简体   繁体   中英

An efficient way to implement power function: Why Math.Exp(x * Math.Log(n)) is faster than Math.Pow()?

I'm trying to solve this problem in C# using these 2 approaches:

public double NormalPowerMethod(double x, double toPower)
{
    return Math.Pow(x, toPower);
}

public double EfficientPowerMethod(double x, double toPower)
{
    return Math.Exp(Math.Log(x) * toPower);
}

I ran a simple test program :

EfficientPower ep = new EfficientPower();
Console.WriteLine("Enter x:");
double x = Double.Parse(Console.ReadLine());
Console.WriteLine("Enter power: ");
int toPower = Int32.Parse(Console.ReadLine());
Stopwatch timer = new Stopwatch();
timer.Start();
Console.WriteLine(string.Format("{0} to the power of {1}= {2}", x,toPower, ep.NormalPowerMethod(x,toPower)));
timer.Stop();
Console.WriteLine("Normal power time =" + timer.ElapsedTicks);

//-------------- efficient
timer.Reset();
timer.Start();
Console.WriteLine(string.Format("Efficient power: {0} to the power of {1}= {2}", x, toPower, ep.EfficientPowerMethod(x, toPower)));
timer.Stop();
Console.WriteLine("Efficient power time =" + timer.ElapsedTicks);

Console.ReadLine();

and I noticed :

  • Math.pow(x,y) is slower than Math.Exp(Math.log(x) * y)

For eg:

Enter x:
15
Enter power:
26
Normal power: 15 to the power of 26= 3.78767524410635E+30
Normal power time =818
Efficient power: 15 to the power of 26= 3.78767524410634E+30
Efficient power time =533


Enter x:
1024
Enter power:
1024
Normal power: 1024 to the power of 1024= Infinity
Normal power time =810
Efficient power: 1024 to the power of 1024= Infinity
Efficient power time =519

Why such behaviour ? I thought more calculation will be slower ?

Here is the correct measurement script, since we already discusses your measurement is off:

static void Main(string[] args)
{
    DateTime start = DateTime.Now;
    for (int i = 0; i < 10000000; i++)
    {
        Math.Pow(10, 100);
    }

    TimeSpan diff = DateTime.Now - start;
    Console.WriteLine("Normal: {0:N0}", diff.TotalMilliseconds);

    //-------------- efficient
    start = DateTime.Now;
    for (int i = 0; i < 10000000; i++)
    {
        Math.Exp(Math.Log(10) * 100);
    }

    diff = DateTime.Now - start;
    Console.WriteLine("Efficient: {0:N0}", diff.TotalMilliseconds);

    Console.ReadLine();
}

The output with 10.000.000 tries (statistics are consistent after numerous tries):

Normal:    1.968 ms.
Efficient: 1.813 ms.

So 'efficient' performs about 8% better.

About the why:

According to Hans Passants answer:

It basically checks for corner cases, then calls the CRT's version of pow().

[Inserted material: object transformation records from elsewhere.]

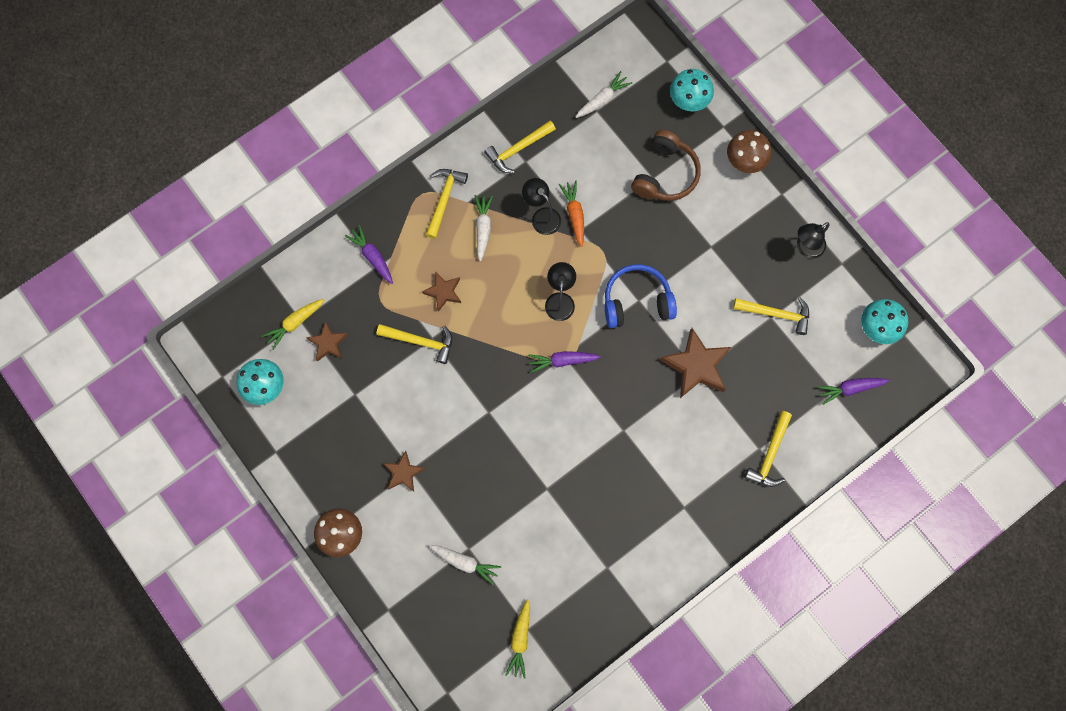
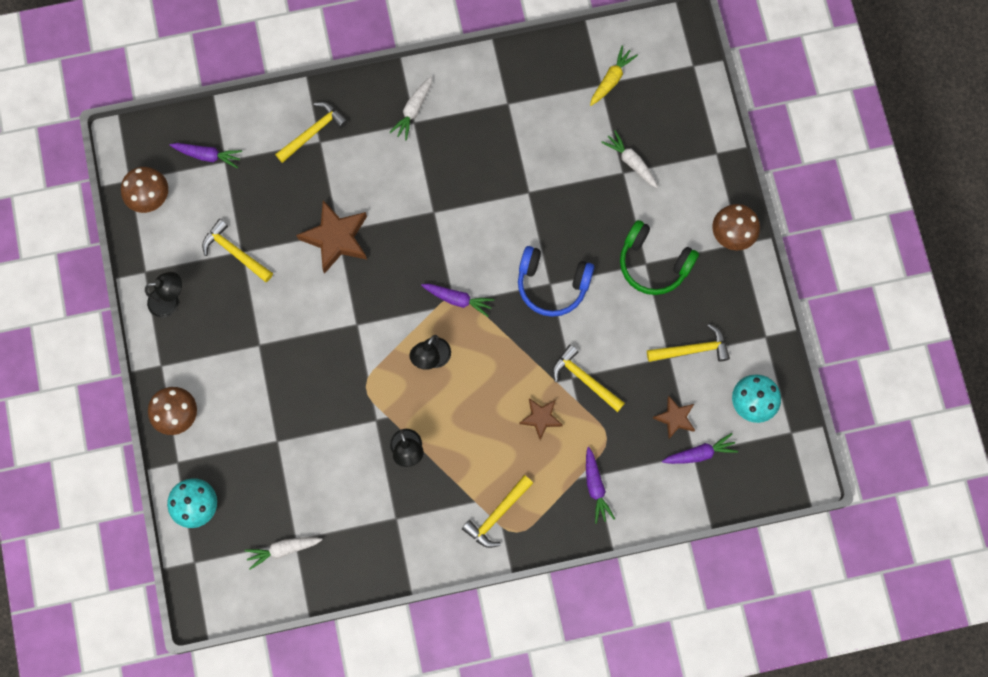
camera: 155 degrees left, 0 degrees up
(295, 323) = (700, 453): yellow carrot -> purple carrot
(403, 473) = (653, 263): brown star -> green headphones
(483, 228) = (472, 466): white carrot -> white carrot (413, 110)
(518, 149) = (397, 535): yellow hammer -> yellow hammer (692, 349)
(574, 214) = (374, 438): orange carrot -> none
(636, 301) = (359, 324): blue headphones -> blue headphones (552, 285)
(665, 174) = (263, 438): brown headphones -> none
(876, 327) = (150, 198): turquoise mushroom -> brown mushroom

So there is some, though minor overhead.

Math.Pow必须进行一些额外的检查,以便在x < 0toPower为整数时返回正确的值。

Hans's answer here ( How is Math.Pow() implemented in .NET Framework? ) explains that Math.Pow is not implemented in terms of Exp and Log . The implementation of Math.Pow() , once it has performed domain validation, calls the unmanaged CRT function pow() . It is not done that way, I presume, because the CRT pow() is more accurate than the Exp/Log expression.

So, the reason that Math.Pow is slower than the Exp/Log variant is that the former does a different calculation that takes longer. And the implementors chose that different calculation because it is more accurate than the Exp/Log version. In essence they preferred accuracy to efficiency.